_Instructions to follow_:
Copy every line of the data that includes the string "注目を集める".

(Exercise material)

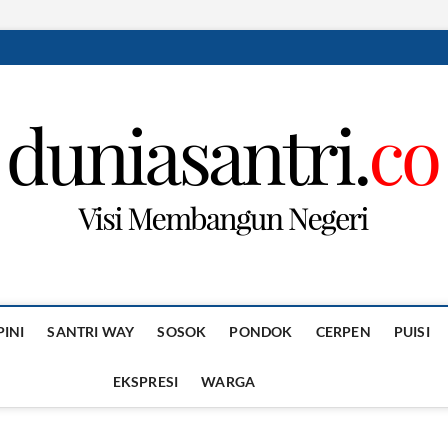
PINI
SANTRI WAY
SOSOK
PONDOK
CERPEN
PUISI
EKSPRESI
WARGA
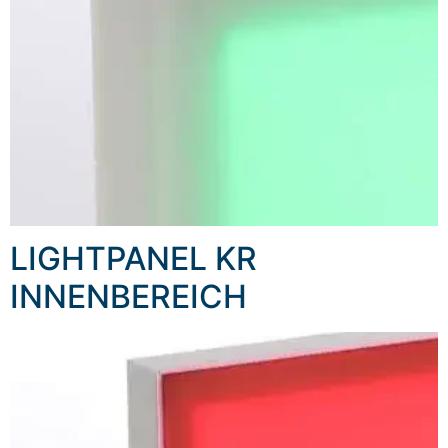
LIGHTPANEL KR
INNENBEREICH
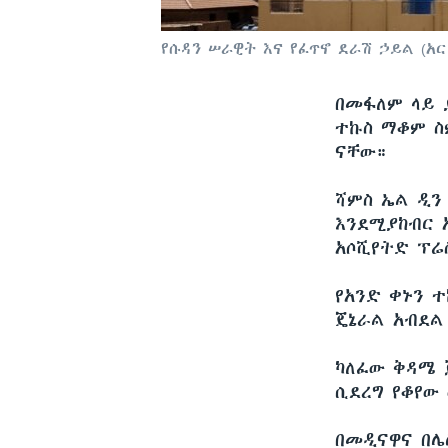
የሱዳን ሠራዊት እና የፈጥኖ ደራሽ ኃይል (አ
በመፋለም ላይ 
ተኩስ ማቆም ስ
ናቸው።
ሻምስ ኤል ዲን 
እንደሚያከብር 
አሶሺየትድ ፕሬ
የአንድ ቀኑን 
ጄኔራል አብደል
ካለፈው ቅዳሜ 
ሲደረግ የቆየው
በመዲናዋና በሌ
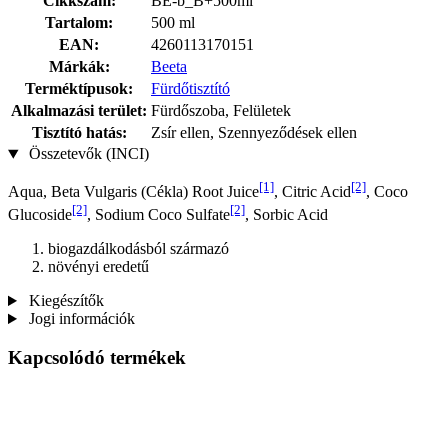
Cikkszám:
BE-b_B+500ml
Tartalom:
500 ml
EAN:
4260113170151
Márkák:
Beeta
Terméktípusok:
Fürdőtisztító
Alkalmazási terület:
Fürdőszoba, Felületek
Tisztító hatás:
Zsír ellen, Szennyeződések ellen
Összetevők (INCI)
[1]
[2]
Aqua, Beta Vulgaris (Cékla) Root Juice
, Citric Acid
, Coco
[2]
[2]
Glucoside
, Sodium Coco­ Sulfate
, Sorbic Acid
biogazdálkodásból származó
növényi eredetű
Kiegészítők
Jogi információk
Kapcsolódó termékek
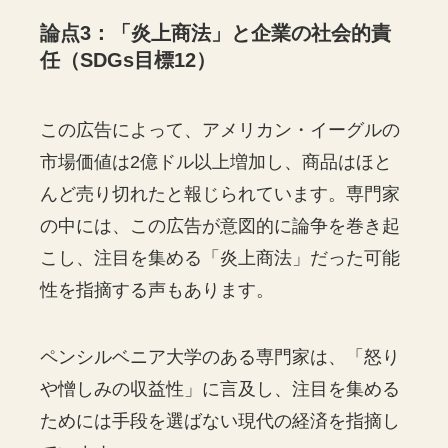
論点3：「炎上商法」と企業の社会的責
任（SDGs目標12）
この広告によって、アメリカン・イーグルの
市場価値は2億ドル以上増加し、商品はほと
んど売り切れたと報じられています。専門家
の中には、この広告が意図的に論争を巻き起
こし、注目を集める「炎上商法」だった可能
性を指摘する声もあります。
ペンシルベニア大学のある専門家は、「怒り
や憎しみの収益性」に言及し、注目を集める
ためには手段を選ばない現代の経済を指摘し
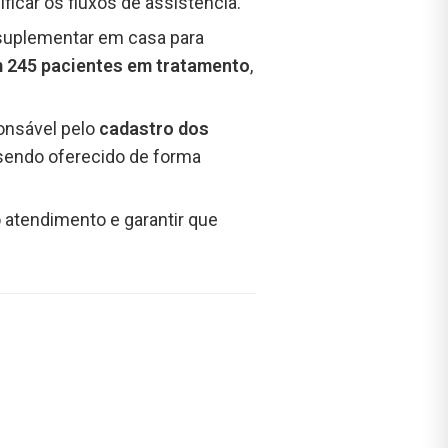
ificar os fluxos de assistência.
 suplementar em casa para
m 245 pacientes em tratamento
,
onsável pelo
cadastro dos
e sendo oferecido de forma
no atendimento e garantir que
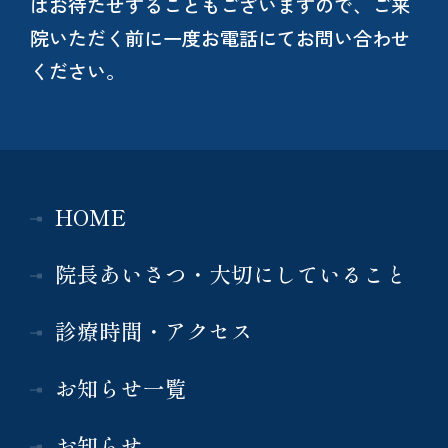
はお待たせすることもございますので、ご来
院いただく前に一度お電話にてお問い合わせ
ください。
HOME
院長あいさつ・大切にしていること
診療時間・アクセス
お知らせ一覧
お知らせ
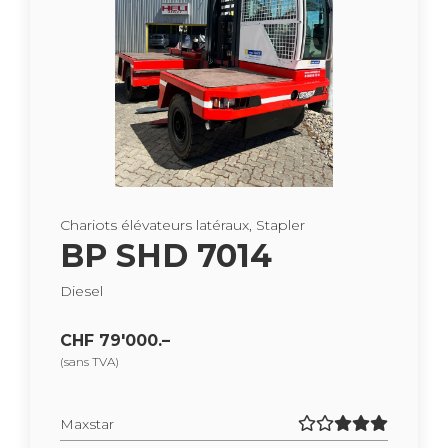
Cha­riots élé­va­teurs laté­raux, Sta­pler
BP SHD 7014
Die­sel
CHF 79'000.–
(sans TVA)
Maxs­tar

(End Exercise material)

_Response for this exercise_:
こし、注目を集める「炎上商法」だった可能
や憎しみの収益性」に言及し、注目を集める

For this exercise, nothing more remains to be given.